>> BEGIN Excerpt to read

A Map of the Entire Universe

… the universe of 65536-bit sets in Roaring, that is. This is one part debugging postmortem, one part documentation, and three parts academic deep dive on the structure that underlies Roaring Bitmaps.

Introduction

FeatureBase uses Roaring Bitmaps for storage of and computation with bitmaps (integer sets) in its distributed bitmap index. Roaring is a core component of FeatureBase, which makes it an easy place to look for optimization opportunities. One of those opportunities, adding a new compression technique, was a big undertaking, and it has raised interesting questions.

In this post, I’ll start with a brief explanation of Roaring and how it works. This is important background for understanding “container space”, a two-dimensional plane which can be used to map all integer sets under a given size. Container space is a helpful framework for understanding some of the details of Roaring’s implementation and performance.

This came in handy in debugging and testing. At one point, we started asking more theoretical questions, and that’s when I went down a rabbit hole, with the help of the container space framework. In the process of answering those questions, I produced some pretty pictures that I wanted to share. Feel free to skip to the last section to see those, but I suggest at least skimming the next section for context.

Container Space

Roaring stores large sets of integers by breaking them up into containers that are 2^16 = 65536 bits long, and it uses a different container type for each container, depending on what’s in it. For example, the set {0, 1, 2, 3, 6, 7, 9, 10, 14} has three equivalent representations in Roaring:

The set contains nine elements, and in this toy example, we’ll use 16-bit numbers to store them. That means the array representation, a list of integers in the set, uses 9×2 bytes. The uncompressed bitmap, in which one bit is set for each number in the set, uses a constant number of bytes (2 here), regardless of what set it represents. Run-length encoding (RLE) stores the set as a list of runs, where each run contains two 16-bit numbers (the start and end of the run). For this set with four runs, we use (4 runs) × (2 numbers per run) × (2 bytes per number).

>> END Excerpt to read
>> BEGIN Dataset extract

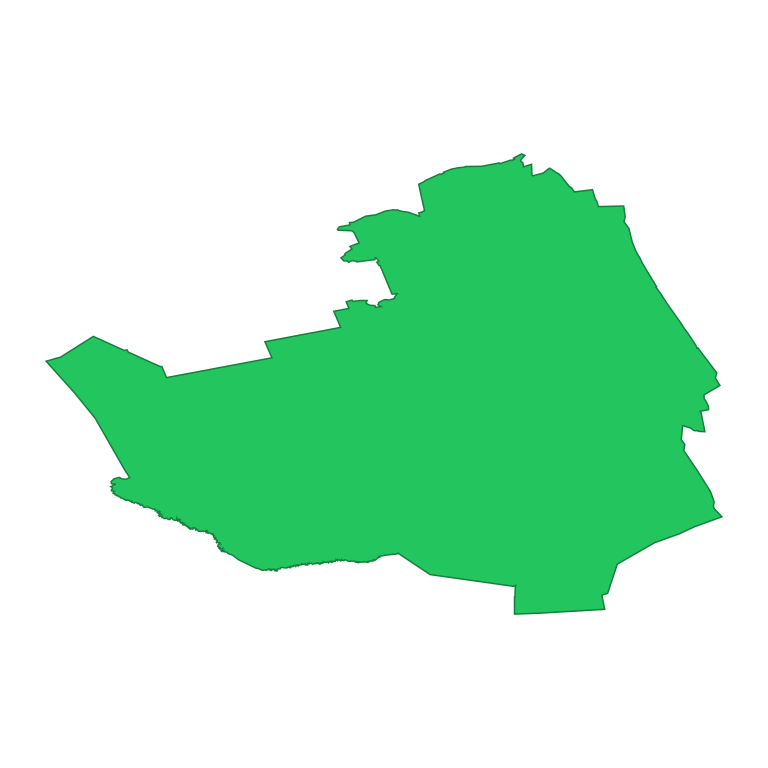 the district of Allažu pag., Siguldas, Latvia
{"feature_id": "27541924B773256443611", "entity_name": "Allažu pag.", "entity_type": "district", "adm_level": 2, "iso_a3": "LVA", "parent_name": "Latvia", "parent_adm1": "Siguldas", "projection": "equal_earth", "projection_center": [24.751, 57.056], "detail": "fine", "context": "isolated", "style": "filled", "palette": "green", "viewbox_px": 768, "rotation_deg": 0, "n_neighbors": 0, "source": "geoboundaries", "source_scale": "gbopen_adm2", "svg_char_len": 6114}
<svg xmlns="http://www.w3.org/2000/svg" viewBox="0 0 768 768"><path d="M46.1,361.2L74.9,393.3L95.2,418.3L125.0,470.4L129.7,477.5L126.3,479.2L122.1,478.9L119.3,477.4L114.0,478.8L111.2,481.5L111.3,483.5L113.6,484.1L115.8,484.0L110.8,486.6L112.4,488.1L112.4,488.9L111.4,490.1L111.3,490.8L114.2,491.3L113.1,492.6L113.1,493.3L115.0,493.8L115.0,494.7L116.2,494.9L116.6,495.6L118.3,495.9L118.5,496.5L119.7,496.6L120.6,497.9L122.0,498.0L125.4,500.0L126.2,500.3L127.0,499.6L127.9,500.4L128.6,500.2L130.2,501.2L131.3,501.0L131.1,501.5L131.8,501.7L131.8,502.2L132.9,502.0L132.5,502.3L134.2,503.2L135.5,502.2L137.9,503.7L139.2,502.9L139.0,503.2L139.4,503.8L139.4,504.5L140.5,505.3L141.5,504.4L144.0,507.3L147.9,507.0L153.0,509.1L155.0,509.1L155.3,510.9L156.9,510.4L156.8,511.0L158.5,512.3L158.4,511.9L159.1,511.1L160.1,512.0L159.5,512.8L158.0,513.0L160.6,514.2L159.5,514.4L158.6,515.4L159.7,516.5L161.3,515.9L162.2,516.3L162.0,517.5L162.8,517.5L164.0,518.5L165.8,518.5L167.1,517.8L166.7,518.3L167.2,518.8L169.2,519.6L170.1,519.4L170.5,518.1L171.5,517.8L171.6,518.5L172.4,518.7L173.1,519.8L175.6,520.4L177.4,520.1L176.6,519.8L176.9,518.2L177.4,519.5L180.1,519.3L180.2,519.9L179.7,520.7L177.7,520.5L177.8,521.0L178.8,520.8L180.0,521.8L180.6,521.9L180.3,522.5L180.6,522.8L182.0,522.6L181.8,523.0L183.0,523.3L182.5,524.0L182.9,524.9L183.8,525.0L183.2,524.5L184.2,524.6L184.5,523.8L186.5,526.2L187.7,526.1L187.9,526.4L187.4,526.7L189.0,527.5L188.4,527.6L189.8,528.9L190.4,528.5L190.6,529.1L191.7,528.7L192.9,529.1L193.2,528.6L192.9,527.9L193.7,527.6L195.9,528.5L195.3,529.1L195.6,530.0L197.5,529.6L198.6,531.3L201.4,531.4L202.8,530.9L203.4,531.4L204.8,531.2L206.7,530.4L207.2,530.9L206.0,531.6L206.8,532.1L206.4,532.6L207.2,532.6L208.1,533.4L208.5,532.9L209.7,532.9L211.2,534.0L211.5,533.6L213.1,534.0L212.8,534.4L213.8,535.4L213.2,535.7L214.1,536.9L215.3,537.5L214.5,537.8L215.1,538.1L214.8,538.7L215.4,538.5L215.9,538.9L216.0,539.7L217.2,540.0L216.5,540.1L217.3,540.6L216.9,541.0L217.2,541.8L216.4,542.4L216.7,542.8L217.4,542.3L219.9,543.0L220.4,543.8L219.1,543.3L219.3,543.7L218.1,545.0L217.7,546.5L219.6,547.2L218.9,547.8L219.0,548.4L220.2,549.4L220.7,548.3L221.7,549.0L222.9,548.2L222.7,549.9L221.2,550.8L221.4,551.4L223.9,550.4L223.4,551.6L227.0,552.2L228.0,553.6L232.3,555.0L239.0,560.0L256.3,568.3L258.2,568.5L261.6,570.0L263.1,570.3L264.3,569.8L266.1,570.3L266.4,569.8L267.6,569.9L268.3,568.9L269.9,569.2L269.6,569.9L271.4,570.5L271.7,570.3L271.2,569.7L271.8,569.3L274.4,569.3L275.2,569.6L274.6,570.6L276.7,571.0L276.4,570.0L277.5,570.0L277.3,569.4L278.2,568.9L280.4,568.7L280.4,567.8L281.6,567.4L285.7,568.0L287.0,567.9L287.9,567.0L290.1,567.7L290.1,566.7L291.5,566.9L291.9,566.1L292.6,566.5L293.6,566.2L293.7,565.6L294.5,565.2L295.4,566.0L295.4,565.4L296.1,565.3L296.9,565.9L298.0,565.5L298.5,565.9L298.7,565.7L298.0,564.8L300.4,565.0L301.6,564.7L301.7,563.8L303.0,564.4L303.9,564.0L304.4,564.5L305.5,564.1L305.6,564.9L307.0,565.0L307.3,564.9L306.3,564.3L307.5,564.4L307.9,563.1L309.3,563.9L309.7,563.1L311.4,563.4L312.6,564.3L313.9,563.5L314.4,563.8L317.0,563.4L316.9,562.9L317.5,562.8L318.5,563.1L318.4,563.5L319.2,564.1L320.1,563.3L320.6,563.8L320.7,563.4L321.9,563.2L321.8,562.6L322.9,562.9L323.2,561.9L323.6,562.6L324.7,562.0L325.9,562.4L327.9,562.1L328.5,562.8L329.2,561.7L330.0,561.9L330.6,561.4L331.8,562.4L332.0,562.3L331.5,561.6L331.9,561.1L333.3,561.6L335.2,561.2L335.2,560.8L336.1,560.4L336.2,559.6L336.6,560.1L337.3,559.6L337.6,560.2L337.7,559.8L338.6,560.1L339.2,559.6L340.6,560.9L341.6,559.6L342.0,560.3L343.9,560.5L345.2,559.7L348.5,561.3L354.5,561.0L354.9,561.9L356.0,562.2L356.4,561.6L357.7,561.7L357.2,562.4L358.2,562.6L358.2,562.0L358.7,561.8L359.3,562.4L360.0,561.9L361.4,562.3L363.2,561.7L363.9,562.2L364.3,561.7L366.9,562.2L366.6,561.8L366.9,561.6L368.6,561.9L368.7,561.3L369.9,561.5L370.6,560.9L372.7,561.1L373.3,560.8L373.4,559.6L374.8,560.2L375.6,559.9L378.6,557.2L379.7,557.0L379.0,556.4L386.9,555.0L397.2,553.9L397.9,553.1L430.1,574.6L514.0,586.4L515.8,585.5L515.2,588.7L515.0,596.2L514.9,597.3L514.5,597.2L514.5,614.1L539.4,613.2L604.7,609.3L601.8,595.1L607.6,593.4L617.3,564.1L654.6,542.7L679.3,533.8L694.6,526.7L721.9,516.8L714.0,508.4L713.4,505.7L714.2,502.1L710.6,491.8L697.3,470.5L683.8,450.6L684.8,444.6L681.3,439.7L682.6,425.6L690.7,428.1L693.5,430.3L694.7,430.7L697.2,430.7L699.0,431.4L704.9,431.7L700.9,412.0L700.3,411.3L708.6,409.6L708.4,406.3L706.0,401.3L704.2,398.7L704.0,394.9L719.9,385.5L715.4,378.2L716.7,372.8L697.9,347.9L697.0,348.3L695.8,345.2L687.6,332.8L683.9,327.9L681.3,323.7L666.6,302.9L660.9,293.9L655.8,287.1L656.0,286.6L656.5,286.6L642.4,263.3L640.2,258.6L635.8,251.0L632.2,241.8L628.9,228.4L624.0,221.8L625.2,216.8L623.7,206.0L598.4,206.6L596.7,201.1L594.9,198.0L592.5,189.7L574.4,191.9L571.7,188.0L569.2,186.4L560.7,175.6L558.3,173.4L557.5,173.4L549.9,168.3L549.2,168.3L543.3,173.0L532.9,175.8L532.0,175.3L531.5,164.3L523.6,166.8L522.9,162.9L520.6,161.2L521.2,159.4L524.9,155.4L521.6,153.9L513.5,158.1L514.7,159.1L511.6,160.5L510.9,160.0L500.0,163.7L499.2,162.9L481.9,166.3L465.2,166.5L464.8,167.1L458.1,167.8L451.5,169.1L443.6,172.2L444.2,172.9L440.7,174.4L440.0,173.9L426.1,180.1L422.8,182.3L418.7,184.3L424.5,210.6L421.9,212.1L418.9,212.7L419.6,216.3L408.5,212.3L401.6,211.3L397.0,209.8L396.2,210.1L393.3,209.8L385.6,211.0L375.8,214.8L365.6,216.2L353.6,222.2L349.5,222.6L350.0,224.9L339.5,226.8L337.4,229.2L338.1,230.2L351.7,230.8L352.9,231.5L354.3,233.0L359.1,243.0L349.9,246.4L351.9,249.1L345.6,253.1L344.7,254.2L345.0,255.1L341.0,257.8L343.6,260.8L347.2,261.0L348.6,262.3L352.0,260.6L356.6,261.3L356.9,261.9L375.0,259.6L374.9,257.8L375.7,257.7L377.1,258.9L378.8,261.4L376.8,262.2L379.1,265.5L380.1,265.5L392.0,294.1L397.1,293.8L394.4,297.5L394.6,298.5L388.1,300.2L387.0,299.7L384.6,299.6L379.1,302.2L377.9,304.7L381.1,306.6L375.5,307.4L375.0,305.6L369.7,305.2L366.1,303.3L367.1,300.5L360.5,300.5L353.0,301.4L352.0,300.1L346.2,301.8L348.9,308.4L333.8,311.3L340.6,327.4L264.9,341.7L271.9,357.8L166.5,377.6L161.9,366.6L159.8,366.4L128.2,352.1L127.1,349.9L124.1,350.4L93.3,336.4L60.6,357.1L46.1,361.2Z" fill="#22c55e" stroke="#15803d" stroke-width="1.5"/></svg>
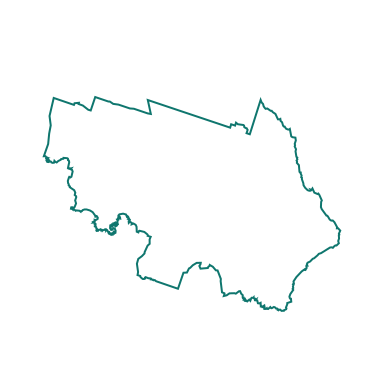 the district of Colac Otway, Victoria, Australia, rotated 280°
{"feature_id": "25037944B58594911461534", "entity_name": "Colac Otway", "entity_type": "district", "adm_level": 2, "iso_a3": "AUS", "parent_name": "Australia", "parent_adm1": "Victoria", "projection": "natural_earth1", "projection_center": [143.55, -38.439], "detail": "fine", "context": "isolated", "style": "outline", "palette": "teal", "viewbox_px": 384, "rotation_deg": 280, "n_neighbors": 0, "source": "geoboundaries", "source_scale": "gbopen_adm2", "svg_char_len": 5957}
<svg xmlns="http://www.w3.org/2000/svg" viewBox="0 0 384 384"><g transform="rotate(280 192 192)"><path d="M201.5,39.9L201.8,41.5L201.1,42.2L200.7,43.8L200.1,42.5L199.6,42.5L199.2,43.1L199.5,44.5L198.7,45.4L198.1,44.8L198.2,43.5L197.8,43.2L196.5,44.2L196.6,45.7L197.6,46.6L197.4,47.9L196.7,48.4L196.5,49.7L196.9,51.0L198.8,51.1L197.9,52.3L197.6,53.6L199.3,54.9L201.0,57.2L201.7,57.4L202.4,59.5L203.3,59.5L203.6,63.2L203.3,64.0L201.8,64.4L201.6,65.2L200.1,65.9L193.9,65.7L193.6,66.3L194.2,67.6L193.9,68.2L194.3,69.0L193.3,68.5L193.0,70.0L191.5,70.9L186.1,70.6L185.2,69.7L185.6,68.5L185.1,68.3L181.3,67.8L179.1,68.5L178.2,69.3L177.1,69.4L176.3,70.8L175.5,70.8L173.3,75.7L171.0,77.2L168.7,77.0L167.7,78.6L166.8,78.9L163.4,78.4L160.6,79.8L156.8,79.0L155.9,78.1L156.2,76.6L155.9,75.7L154.5,75.7L154.5,77.0L153.9,77.9L154.5,78.0L154.5,78.8L153.3,80.7L153.8,81.4L154.0,84.4L153.2,85.9L153.9,86.1L154.1,86.9L155.2,87.5L156.1,89.1L156.5,91.2L156.1,94.7L154.9,97.7L151.9,100.8L150.9,101.1L151.2,102.2L151.8,101.7L151.8,102.3L150.3,103.7L149.0,103.7L147.6,102.0L147.7,101.0L146.7,101.4L145.4,99.8L145.1,100.3L144.7,100.0L145.0,101.3L143.8,101.6L144.2,102.0L143.8,102.6L142.2,102.8L141.8,102.0L141.8,102.4L141.2,102.3L140.8,103.7L139.6,104.1L139.4,104.6L137.4,104.5L137.1,104.9L137.5,106.2L138.5,106.3L138.8,108.0L139.4,108.3L139.2,109.3L138.4,109.4L138.6,110.0L138.2,110.3L139.0,110.8L139.1,111.7L139.9,112.5L139.6,113.1L140.4,113.7L140.1,114.3L139.6,114.3L139.9,114.5L139.7,115.1L138.5,115.9L138.3,117.3L137.6,117.6L137.1,117.0L136.6,117.3L136.5,117.7L136.9,117.3L137.3,117.8L137.1,119.1L136.4,118.8L135.9,119.3L136.0,120.0L136.4,119.4L137.2,120.2L136.9,120.5L137.1,122.0L138.2,122.0L138.5,121.5L139.3,121.9L138.8,122.5L139.2,122.5L139.2,123.3L138.3,123.4L138.5,123.7L140.6,123.5L142.4,122.4L142.7,120.9L141.0,120.0L140.6,119.0L141.0,118.5L141.6,118.7L142.2,117.6L145.0,117.3L145.3,117.8L145.0,118.5L144.5,118.2L143.9,118.7L144.1,119.6L146.0,119.0L145.9,119.8L146.6,119.8L146.0,120.7L147.9,120.7L148.5,121.6L147.9,121.7L148.5,122.8L148.2,123.2L147.6,122.4L145.0,122.8L145.9,123.8L146.5,123.6L147.3,124.6L149.3,123.7L150.8,123.8L151.7,123.1L151.9,123.9L152.7,123.4L153.5,123.7L153.1,124.8L153.5,125.1L153.4,125.9L154.3,125.6L154.4,124.9L155.2,124.9L155.4,123.7L156.1,123.6L157.4,124.4L158.7,127.9L158.4,130.9L156.5,132.1L157.1,132.5L156.6,133.4L155.8,133.4L155.2,134.4L154.3,133.8L153.8,135.6L152.9,135.5L152.2,134.7L150.8,135.1L152.2,136.0L151.5,136.4L151.6,136.9L151.0,138.2L149.7,138.2L150.8,139.8L149.9,142.2L148.2,143.4L143.3,144.5L142.9,146.2L144.2,146.4L144.7,147.0L144.4,152.0L142.5,155.4L141.7,156.1L141.1,156.0L140.7,159.1L137.9,158.5L133.6,159.3L131.5,157.6L124.6,155.8L123.2,155.9L120.1,153.8L116.8,150.7L111.8,150.2L103.8,152.8L100.7,152.8L100.3,155.6L99.2,156.1L97.8,158.5L98.0,159.9L98.6,160.8L99.5,160.5L100.1,161.1L99.5,164.0L99.7,166.1L99.6,166.6L98.8,166.6L98.9,168.7L98.5,168.9L98.4,169.6L98.8,170.6L97.9,172.1L94.3,195.0L111.0,197.6L111.8,201.0L116.2,202.3L117.0,203.4L120.0,205.5L123.0,208.9L123.8,212.9L122.3,212.9L120.4,212.1L118.0,213.7L119.9,220.8L121.3,221.1L122.3,222.2L123.2,222.2L122.0,225.5L119.0,229.1L119.2,230.8L111.4,235.5L109.2,235.7L98.4,239.0L97.9,241.5L97.5,241.7L95.1,241.4L96.3,244.1L98.7,246.5L99.7,251.4L99.5,252.8L102.5,255.6L102.7,256.6L100.4,258.1L99.2,259.9L96.9,260.2L96.5,259.6L96.8,261.1L96.2,261.0L95.7,261.7L94.8,261.6L94.9,262.4L95.5,262.4L95.1,262.8L95.6,263.0L94.7,263.7L94.0,263.4L94.0,264.4L94.5,264.1L94.5,264.6L93.9,265.4L96.0,267.1L95.0,268.3L97.7,268.8L98.3,269.3L98.4,270.7L98.9,271.0L98.1,271.2L98.0,272.3L96.9,272.6L97.3,273.1L96.8,273.4L97.2,273.8L96.4,273.6L96.5,275.1L93.9,276.2L93.9,277.5L94.8,278.8L91.4,279.6L91.7,280.1L90.8,281.1L90.9,281.6L91.4,281.3L92.8,282.9L90.9,283.6L90.2,283.2L89.4,283.5L89.7,285.2L90.6,285.9L90.0,286.3L90.0,287.3L92.3,289.1L91.4,290.0L91.4,290.7L93.0,292.6L92.7,294.0L91.8,295.1L92.0,296.2L91.6,296.8L90.8,296.8L90.5,297.7L91.1,298.1L91.5,299.2L90.5,300.8L91.0,303.1L91.5,303.1L92.9,305.1L93.8,305.2L94.6,304.6L97.9,305.3L99.2,305.1L101.2,308.8L104.0,308.0L103.9,307.4L104.7,306.6L106.0,306.1L108.7,306.6L113.1,308.7L114.0,307.9L115.1,308.4L116.4,307.8L118.9,308.2L118.9,307.6L120.1,308.0L121.6,307.5L126.4,309.6L132.8,313.8L134.8,315.7L134.8,317.1L135.2,317.4L135.9,316.9L136.7,318.0L138.4,317.9L138.9,317.4L140.3,317.8L140.2,318.1L141.0,317.7L142.4,318.1L144.1,320.4L147.2,322.5L147.9,323.7L151.4,326.6L153.1,327.6L154.2,329.7L161.3,337.6L161.8,339.3L161.5,340.4L163.4,341.6L164.3,342.5L164.4,343.6L167.0,345.5L169.1,344.5L171.7,344.9L174.9,344.1L175.5,344.5L176.4,343.9L179.7,344.7L181.7,342.1L181.4,341.0L182.7,340.9L187.0,337.5L188.4,335.5L188.0,334.1L188.8,332.4L191.6,330.0L192.2,329.1L192.1,328.5L197.7,322.7L199.5,321.6L204.7,320.9L206.2,321.3L211.1,318.0L212.4,316.7L211.8,316.0L212.6,312.6L216.4,310.0L214.8,309.3L214.9,308.7L214.6,309.0L213.9,308.6L213.6,307.2L213.9,305.5L215.8,302.7L218.0,300.7L220.0,300.1L223.7,298.0L225.1,297.8L225.5,297.0L227.2,297.1L228.9,295.9L230.1,295.7L230.1,294.7L230.7,294.3L237.0,292.6L238.9,290.2L240.1,290.2L241.2,289.5L242.4,290.1L243.5,289.5L244.2,289.7L244.8,288.7L250.0,286.9L252.2,287.0L254.7,285.2L256.0,285.4L257.2,284.8L260.8,285.3L263.5,284.4L263.4,281.4L264.0,280.1L271.1,277.4L270.3,276.6L270.2,275.6L270.7,273.6L272.5,271.9L272.3,271.4L273.1,270.2L276.3,268.6L277.3,267.0L279.3,266.3L278.7,265.5L278.5,264.0L283.4,260.6L284.7,257.6L285.8,256.4L285.6,255.4L287.3,251.7L286.7,250.0L287.5,249.0L288.8,247.7L291.0,246.7L292.3,245.0L294.6,243.6L258.9,238.9L259.4,235.5L262.8,236.0L264.3,234.7L264.2,234.1L264.9,232.3L266.5,231.7L266.9,230.9L266.7,225.4L267.9,223.3L264.9,222.9L265.5,218.8L262.0,218.4L274.9,132.5L261.7,137.9L261.7,134.8L263.9,120.3L263.5,116.3L265.3,104.4L265.1,99.1L266.8,95.4L266.6,93.9L268.7,80.2L254.7,78.1L255.0,75.5L258.2,69.5L259.0,65.0L260.2,65.1L259.0,60.9L257.3,60.6L260.6,39.5L242.1,38.5L233.1,41.3L224.7,41.2L214.3,42.0L201.5,39.9Z" fill="none" stroke="#0f766e" stroke-width="2"/></g></svg>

>> END Dataset extract

- [What is being asked]: Could you extend the Roaring Bitmaps article from its last sentence? You can set the rows aside.

- [Reply to the exercise]:
Before I get into it, here is a summary of some notation. You can skip this, just refer back to it if you lose track of what the symbols mean.

Roaring switches between these intelligently to minimize storage size. Which container type is smallest? In this example, the uncompressed bitmap is, but the answer depends on the set, and all three types are important in their own way. Originally, with only two container types (uncompressed bitmaps and arrays), deciding when to switch between the two for a given container was trivial: compare the cardinality of the set (N) to a threshold, (MA), and only use an array if N ≤ MA. With the addition of RLE containers, this got more complicated, because now we have to check a new attribute of the set: the run count, the number of runs of ones (NR).

Previously, we only had to decide between two one-dimensional intervals with a single comparison. Now, with both N and NR defining a two-dimensional planar region that I have dubbed container space, each container type corresponds to a subregion with linear boundaries. These regions are illustrated below.

M is the maximum number of bits in a container. Note that the figure is not to scale; M is actually much larger than MA and MR. The 2:1 ratio of MA and MR is accurate, however.

There is an impossible region in there. Why is that?

The solid black line sloping up-right, the N = NR diagonal, represents sets where every set bit is isolated - all runs are length one. No set can be above this line, as that would mean more runs than set bits (but each run must have at least one bit).
The other solid black diagonal line, N = M-NR+1, represents sets where every clear bit is isolated - all runs are as close as possible while still being separate. No set can be above this line, as that would mean more runs than clear bits (which must separate adjacent runs). If you think about the complementary set, it makes sense that both of these constraints must exist.
Near the intersection of these two lines are two points, (M/2, M/2) and (M/2+1, M/2), which represent sets with the maximum number of single-bit runs. These are the only cases for which NR = M/2; NR is smaller for all other sets.

The remaining region represents all possible sets, with container type regions indicated by color. What about those boundaries, where do they come from?

The line N = MA is the ArrayMaxSize threshold constraint: when cardinality is low enough, an array will always be smaller than a bitmap. Array size is AN, so an array is smaller than a bitmap when AN < M, or N < M/A.
The line NR = MR is a similar RunMaxSize threshold constraint. When the number of runs is low enough, an RLE container will always be smaller than a bitmap. RLE size is 2RNR, so an RLE is smaller than a bitmap when 2RNR < M, or NR < M/(2R).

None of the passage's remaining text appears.